BRIEF: Write out the lines below again, changing "PHYSICAL" to "MATERIAL" and keeping everything else the same.

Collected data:
=== Section Start ===
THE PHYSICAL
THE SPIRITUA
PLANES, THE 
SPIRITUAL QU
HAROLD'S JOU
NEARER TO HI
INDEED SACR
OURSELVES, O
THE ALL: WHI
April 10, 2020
=== Section End ===
RESULT BELOW:
THE MATERIAL
THE SPIRITUA
PLANES, THE 
SPIRITUAL QU
HAROLD'S JOU
NEARER TO HI
INDEED SACR
OURSELVES, O
THE ALL: WHI
April 10, 2020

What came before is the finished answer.